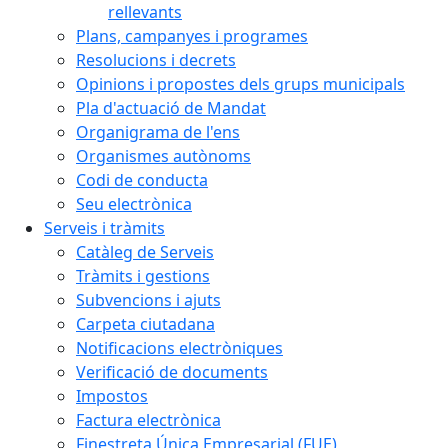
rellevants
Plans, campanyes i programes
Resolucions i decrets
Opinions i propostes dels grups municipals
Pla d'actuació de Mandat
Organigrama de l'ens
Organismes autònoms
Codi de conducta
Seu electrònica
Serveis i tràmits
Catàleg de Serveis
Tràmits i gestions
Subvencions i ajuts
Carpeta ciutadana
Notificacions electròniques
Verificació de documents
Impostos
Factura electrònica
Finestreta Única Empresarial (FUE)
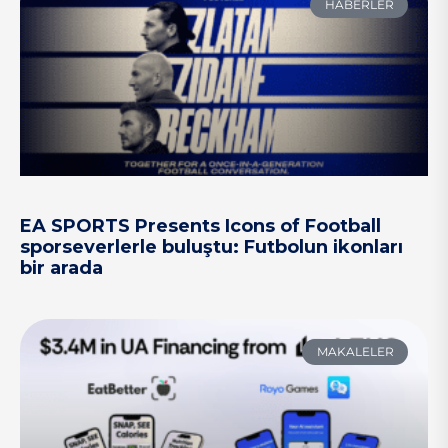
HABERLER
EA SPORTS Presents Icons of Football
sporseverlerle buluştu: Futbolun ikonları
bir arada
MAKALELER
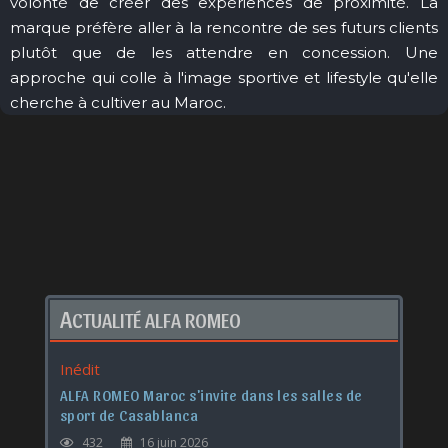
volonté de créer des expériences de proximité. La
marque préfère aller à la rencontre de ses futurs clients
plutôt que de les attendre en concession. Une
approche qui colle à l'image sportive et lifestyle qu'elle
cherche à cultiver au Maroc.
A
CTUALITÉ ALFA ROMEO
Inédit
ALFA ROMEO Maroc s'invite dans les salles de
sport de Casablanca
432
16 juin 2026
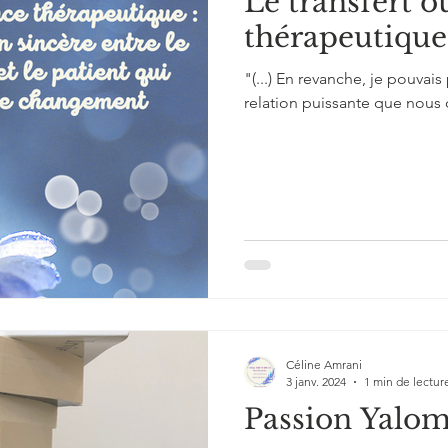
Le transfert ou
thérapeutique
"(...) En revanche, je pouvais 
relation puissante que nous 
Céline Amrani
3 janv. 2024
1 min de lectur
Passion Yalom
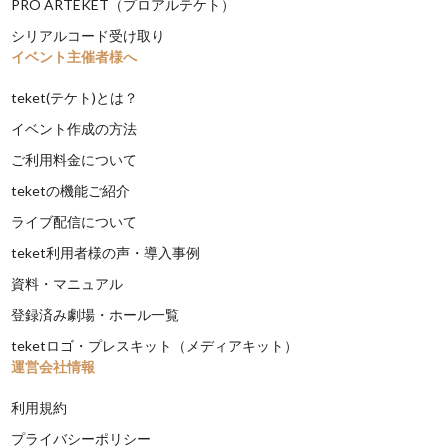
PRO ARTEKET（プロアルテケト）
シリアルコード受け取り
イベント主催者様へ
teket(テケト)とは？
イベント作成の方法
ご利用料金について
teketの機能ご紹介
ライブ配信について
teket利用者様の声・導入事例
資料・マニュアル
登録済み劇場・ホール一覧
teketロゴ・プレスキット（メディアキット）
運営会社情報
利用規約
プライバシーポリシー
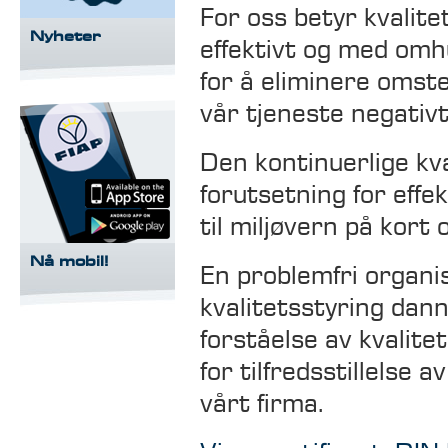
For oss betyr kvalit
Nyheter
effektivt og med omhu
for å eliminere omst
vår tjeneste negativt
Den kontinuerlige kv
forutsetning for effe
til miljøvern på kort o
Nå mobil!
En problemfri organi
kvalitetsstyring dan
forståelse av kvalite
for tilfredsstillelse
vårt firma.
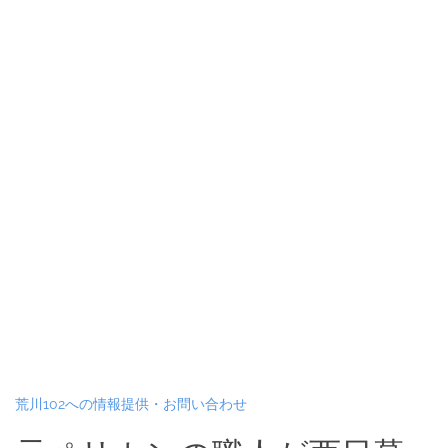
荒川102への情報提供・お問い合わせ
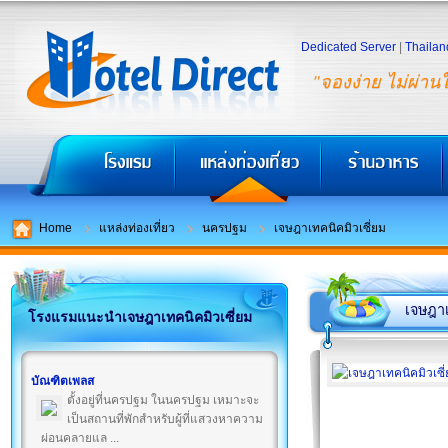
Dedicated Server
|
Thailan
"จองง่าย ไม่ผ่าน
Home
แหล่งท่องเที่ยว
นครปฐม
เจษฎาเทคนิคมิวเซี่ยม
เจษฎาเ
โรงแรมแนะนำเจษฎาเทคนิคมิวเซี่ยม
บัณฑิตเพลส
ตั้งอยู่ที่นครปฐม ในนครปฐม เหมาะจะ
เป็นสถานที่พักสำหรับผู้ที่แสวงหาความ
ผ่อนคลายแล ...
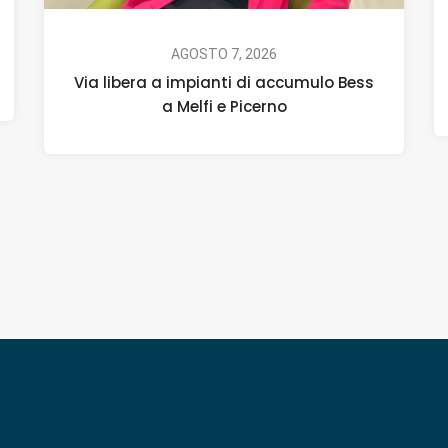
AGOSTO 7, 2026
Via libera a impianti di accumulo Bess
a Melfi e Picerno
----------
* [Task objective]:
Please say how many lines in the records above contain the word "ROMEO". Give the number alone.

* [Written solution]:
2